Yazılmış mı: "göz at" veya "göz at"?
Çeşitli / / April 29, 2022
Sayfaları çevirmek bir yayının sayfalarını hızla çevirmek anlamına gelir (Bayıldım sayfaları çevirmek daha önce okuyacağım kitap). Kendi adına, Araştır bir şeye hızlı, üstünkörü bir bakış atmayı ifade eder (ben bile istemedim Araştır bugünkü gazetenin ön sayfası).
Göz at ve göz at kelimeleri homofonlaryani fonetik olarak aynı ama anlamları farklıdır ve farklı yazılırlar. Ancak, bazı bağlamlarda her ikisi de kullanılabilir. fiiller, her birinin kendi anlamı vardır. Örneğin: baktım imzalamadan önce belge (Ona üstünkörü bir bakış attım). göz attım imzalamadan önce belge (Belgenin sayfalarını hızla çevirdim).
Bir şeye göz atılabilmesi için bu nesnenin göz atılabilecek birden fazla sayfası olması gerektiğini açıklığa kavuşturmak önemlidir.
Her biri ne zaman yazılır?
"taramak" ile örnek cümleler
- tarama küçük ülkesinde bilmediği yeni bir yer buldu.
- Annesi onunla konuşurken, yapraklanmış komşunun ona verdiği moda dergileri.
- aniden çalı yapraklanmış ve bunun arkasında çocuğun gizlendiğini biliyordu.
- ¿göz attın dün sana verdiğim el yazması?
- Avukatla konuşmadan önce, daha iyi olur. göz atalım sözleşme.
- Sayfaları çevirmek ders notu sınavda başarılı olman için yeterli olmayacaktır.
- Rağmen yaprak döktüler klasördeki tüm belgeler, aradıkları paragrafı bulamadılar.
- frangı genellikle sayfaları çevirmek hikaye kitaplarını okuyun ve en çok sayfaya sahip olanı önce okumayı seçin.
- Beğendim sayfaları çevirmek gelinlik gösteren büyük dergiler.
- Bu romanı Juan Carlos'a iade edeceğim, çünkü göz attım ve ele aldığı konuları beğenmedim.
- Jorge onu arabada bekliyordu. tarama gazete ve kahve içmek.
- Dedektif numara yaparken kioskta saklandı sayfaları çevirmek bir haftalık.
- Hızla telefon rehberini aldı ve yapraklanmış Aradığınız bilgiyi bulana kadar.
- Ernesto internette haberleri okumaya isteksiz, çünkü sayfaları çevirmek Gazete.
- yapraklanmış İlanlar, ancak o bölgede kiralık daire bulamadılar.

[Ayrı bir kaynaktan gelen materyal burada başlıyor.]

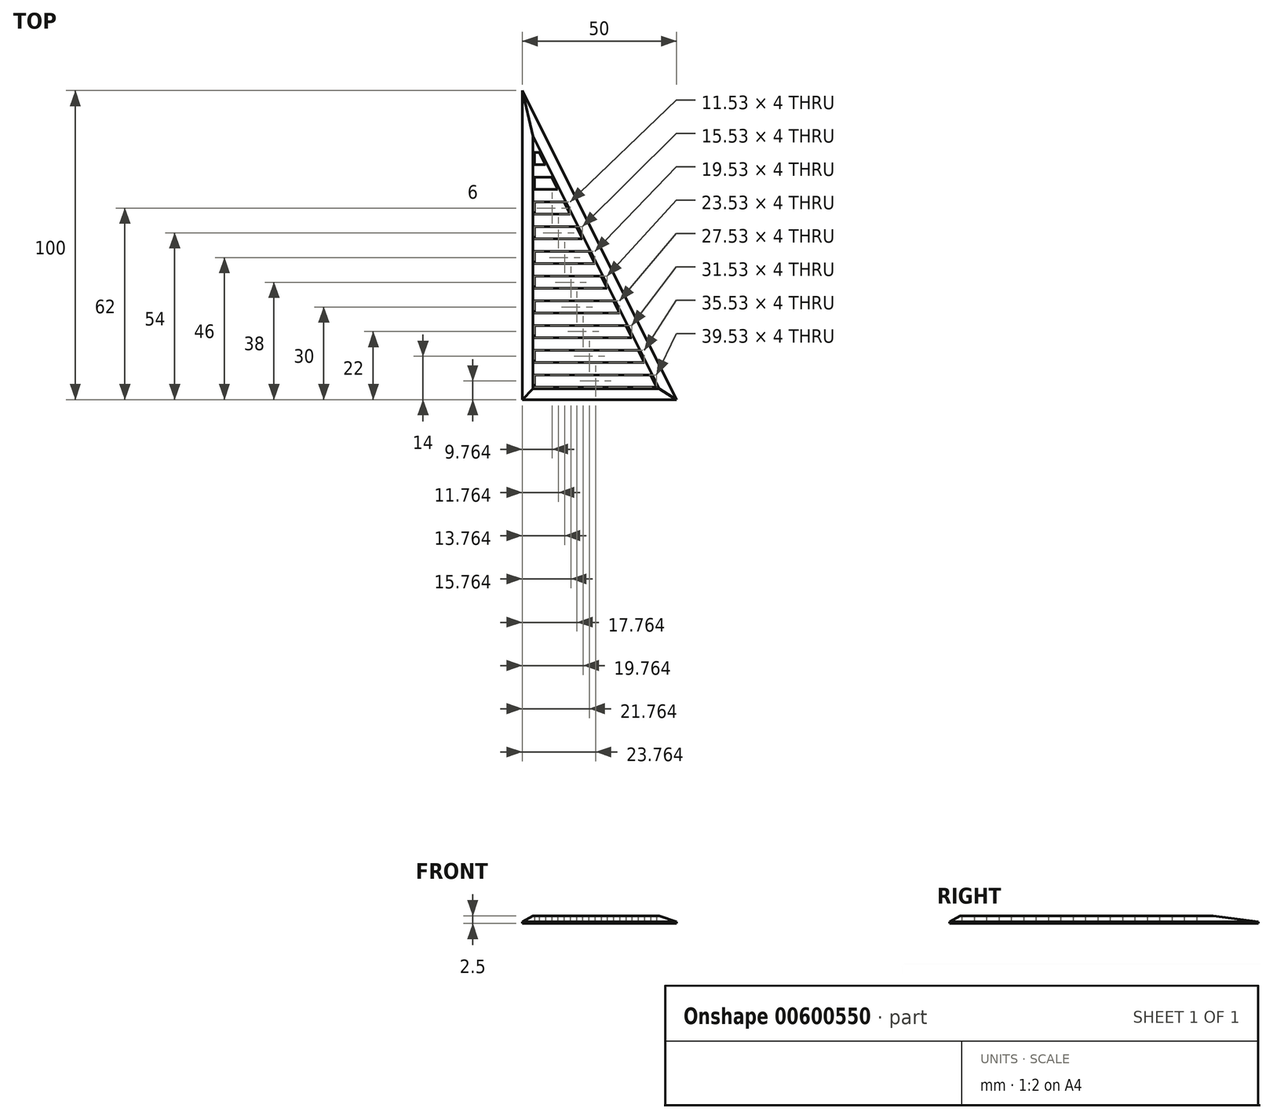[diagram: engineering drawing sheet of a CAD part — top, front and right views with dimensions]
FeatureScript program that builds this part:
annotation { "Feature Type Name" : "Feature", "Feature Type Description" : "" }
export const myFeature = defineFeature(function(context is Context, id is Id, definition is map)
    precondition{}
    {
        {
            var Q0;
            Q0=qCreatedBy(makeId("Top.planeOp"),FACE);
            var sketch = newSketch(context, id + "F0", { "sketchPlane" : qUnion([Q0])});
            skLineSegment(sketch, "E0", {"start": v(0, 0) * mm, "end": v(0, 100) * mm});
            skLineSegment(sketch, "E1", {"start": v(0, 0) * mm, "end": v(50, 0) * mm});
            skLineSegment(sketch, "E2", {"start": v(0, 100) * mm, "end": v(50, 0) * mm});
            skLineSegment(sketch, "E3.bottom", {"start": v(4, 4) * mm, "end": v(43.53, 4) * mm});
            skLineSegment(sketch, "E3.top", {"start": v(4, 8) * mm, "end": v(41.53, 8) * mm});
            skLineSegment(sketch, "E3.left", {"start": v(4, 4) * mm, "end": v(4, 8) * mm});
            skLineSegment(sketch, "E4.0", {"start": v(5.53, 80) * mm, "end": v(7.53, 76) * mm});
            skLineSegment(sketch, "E5.0.1.0", {"start": v(4, 16) * mm, "end": v(37.53, 16) * mm});
            skLineSegment(sketch, "E5.0.1.1", {"start": v(4, 12) * mm, "end": v(39.53, 12) * mm});
            skLineSegment(sketch, "E5.0.1.2", {"start": v(4, 12) * mm, "end": v(4, 16) * mm});
            skLineSegment(sketch, "E5.0.2.0", {"start": v(4, 24) * mm, "end": v(33.53, 24) * mm});
            skLineSegment(sketch, "E5.0.2.1", {"start": v(4, 20) * mm, "end": v(35.53, 20) * mm});
            skLineSegment(sketch, "E5.0.2.2", {"start": v(4, 20) * mm, "end": v(4, 24) * mm});
            skLineSegment(sketch, "E5.0.3.0", {"start": v(4, 32) * mm, "end": v(29.53, 32) * mm});
            skLineSegment(sketch, "E5.0.3.1", {"start": v(4, 28) * mm, "end": v(31.53, 28) * mm});
            skLineSegment(sketch, "E5.0.3.2", {"start": v(4, 28) * mm, "end": v(4, 32) * mm});
            skLineSegment(sketch, "E5.0.4.0", {"start": v(4, 40) * mm, "end": v(25.53, 40) * mm});
            skLineSegment(sketch, "E5.0.4.1", {"start": v(4, 36) * mm, "end": v(27.53, 36) * mm});
            skLineSegment(sketch, "E5.0.4.2", {"start": v(4, 36) * mm, "end": v(4, 40) * mm});
            skLineSegment(sketch, "E5.0.5.0", {"start": v(4, 48) * mm, "end": v(21.53, 48) * mm});
            skLineSegment(sketch, "E5.0.5.1", {"start": v(4, 44) * mm, "end": v(23.53, 44) * mm});
            skLineSegment(sketch, "E5.0.5.2", {"start": v(4, 44) * mm, "end": v(4, 48) * mm});
            skLineSegment(sketch, "E5.0.6.0", {"start": v(4, 56) * mm, "end": v(17.53, 56) * mm});
            skLineSegment(sketch, "E5.0.6.1", {"start": v(4, 52) * mm, "end": v(19.53, 52) * mm});
            skLineSegment(sketch, "E5.0.6.2", {"start": v(4, 52) * mm, "end": v(4, 56) * mm});
            skLineSegment(sketch, "E5.0.7.0", {"start": v(4, 64) * mm, "end": v(13.53, 64) * mm});
            skLineSegment(sketch, "E5.0.7.1", {"start": v(4, 60) * mm, "end": v(15.53, 60) * mm});
            skLineSegment(sketch, "E5.0.7.2", {"start": v(4, 60) * mm, "end": v(4, 64) * mm});
            skLineSegment(sketch, "E5.0.8.0", {"start": v(4, 72) * mm, "end": v(9.53, 72) * mm});
            skLineSegment(sketch, "E5.0.8.1", {"start": v(4, 68) * mm, "end": v(11.53, 68) * mm});
            skLineSegment(sketch, "E5.0.8.2", {"start": v(4, 68) * mm, "end": v(4, 72) * mm});
            skLineSegment(sketch, "E5.0.9.0", {"start": v(4, 80) * mm, "end": v(5.53, 80) * mm});
            skLineSegment(sketch, "E5.0.9.1", {"start": v(4, 76) * mm, "end": v(7.53, 76) * mm});
            skLineSegment(sketch, "E5.0.9.2", {"start": v(4, 76) * mm, "end": v(4, 80) * mm});
            skLineSegment(sketch, "E5.direction1", {"start": v(4, 4) * mm, "end": v(29, 4) * mm, "construction": true});
            skLineSegment(sketch, "E5.direction2", {"start": v(4, 4) * mm, "end": v(4, 12) * mm, "construction": true});
            skPoint(sketch, "E6.orphan", {"position": v(60.04, 80) * mm});
            skPoint(sketch, "E7.orphan", {"position": v(60.04, 76) * mm});
            skPoint(sketch, "E8.orphan", {"position": v(60.04, 72) * mm});
            skPoint(sketch, "E9.orphan", {"position": v(60.04, 68) * mm});
            skPoint(sketch, "E10.orphan", {"position": v(60.04, 52) * mm});
            skPoint(sketch, "E11.orphan", {"position": v(60.04, 56) * mm});
            skPoint(sketch, "E12.orphan", {"position": v(60.04, 60) * mm});
            skPoint(sketch, "E13.orphan", {"position": v(60.04, 64) * mm});
            skPoint(sketch, "E14.orphan", {"position": v(60.04, 12) * mm});
            skPoint(sketch, "E15.orphan", {"position": v(60.04, 16) * mm});
            skPoint(sketch, "E16.orphan", {"position": v(60.04, 20) * mm});
            skPoint(sketch, "E17.orphan", {"position": v(60.04, 24) * mm});
            skPoint(sketch, "E18.orphan", {"position": v(60.04, 28) * mm});
            skPoint(sketch, "E19.orphan", {"position": v(60.04, 32) * mm});
            skPoint(sketch, "E20.orphan", {"position": v(60.04, 36) * mm});
            skPoint(sketch, "E21.orphan", {"position": v(60.04, 40) * mm});
            skPoint(sketch, "E22.orphan", {"position": v(60.04, 48) * mm});
            skLineSegment(sketch, "E23.trimOffspring", {"start": v(41.53, 8) * mm, "end": v(43.53, 4) * mm});
            skLineSegment(sketch, "E24.trimOffspring", {"start": v(37.53, 16) * mm, "end": v(39.53, 12) * mm});
            skLineSegment(sketch, "E25.trimOffspring", {"start": v(33.53, 24) * mm, "end": v(35.53, 20) * mm});
            skLineSegment(sketch, "E26.trimOffspring", {"start": v(29.53, 32) * mm, "end": v(31.53, 28) * mm});
            skLineSegment(sketch, "E27.trimOffspring", {"start": v(25.53, 40) * mm, "end": v(27.53, 36) * mm});
            skLineSegment(sketch, "E28.trimOffspring", {"start": v(21.53, 48) * mm, "end": v(23.53, 44) * mm});
            skLineSegment(sketch, "E29.trimOffspring", {"start": v(17.53, 56) * mm, "end": v(19.53, 52) * mm});
            skLineSegment(sketch, "E30.trimOffspring", {"start": v(13.53, 64) * mm, "end": v(15.53, 60) * mm});
            skLineSegment(sketch, "E31.trimOffspring", {"start": v(9.53, 72) * mm, "end": v(11.53, 68) * mm});
            skSolve(sketch);
        }
        {
            var Q0;
            Q0=makeQuery(id+"F0.imprint","IMPRINT",FACE,{"disambiguationData":[TD([[makeQuery(id+"F0.imprint","IMPRINT",EDGE,{"derivedFrom":sQuery(id+"F0.wireOp",EDGE,"E0")}),-1.0]])]});
            extrude(context, id + "F1", {"entities" : qUnion([Q0]), "depth" : 2.5 * mm, "offsetDistance" : 25 * mm});
        }
        {
            var Q0;
            Q0=makeQuery(id+"F1.opExtrude","CAP_EDGE",EDGE,{"disambiguationData":[OSD([sQuery(id+"F0.wireOp",EDGE,"E0")])],"isStart":false});
            var Q1;
            Q1=makeQuery(id+"F1.opExtrude","CAP_EDGE",EDGE,{"disambiguationData":[OSD([sQuery(id+"F0.wireOp",EDGE,"E2")])],"isStart":false});
            var Q2;
            Q2=makeQuery(id+"F1.opExtrude","CAP_EDGE",EDGE,{"disambiguationData":[OSD([sQuery(id+"F0.wireOp",EDGE,"E1")])],"isStart":false});
            chamfer(context, id + "F2", {"entities" : qUnion([Q0, Q1, Q2]), "chamferType" : ChamferType.OFFSET_ANGLE, "width" : 2 * mm, "oppositeDirection" : false, "angle" : 60 * degree, "tangentPropagation" : true});
        }
    });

"bakmak" ile örnek cümleler
- Sonsuza kadar bakarım Özetle ilgilenip ilgilenmediğimi görmek için okuyacağım kitabın arka kapağı.
- İ baktılar bebeğe Tita'nın doğum gününde.
- gözlü nasıl giyindiğini ve hızla odadan çıkmasını işaret etti.
- Birden, bakıyoruz yerde ölü kuş sürüsü.
- Alicia stresli hissettiğinde gözlü çünkü bu onu sakinleştirdi.
- Neredeyse gözlü el yazmasının başlığı ve elindeki işi zaten beğendi.
- Martina gözlü bulunduğu yere yaklaşan şüpheli yaşlı bir kadın.
- İnsanları iyileştirme gücüne sahip olduğuna inanılıyor. baktılar
- sen bile var mısın baktı kılavuzun kapağı?
- Bebeği önlemek için kırmızı kurdele takıyorlar. Bir göz at toplu taşımada.
- Sert kazadan sonra adam göz kapaklarını kaldırdı ve şaşırarak, gözlü hastaneye kaldırıldığı hastane odası.
- Aniden küçük kız bakışlarını mobil ekrandan ayırdı ve gözlü trenin camından dışarı uzanan manzara.
- bir tane attın mı bakmak kiralamadan önce eve?
- Lütfen, Bir göz at Koridorda kimse olup olmadığını görmek için gözetleme deliğinden
- Başım çok ağrıdığında annem kendimi bulduğumu söylüyor. bakmak.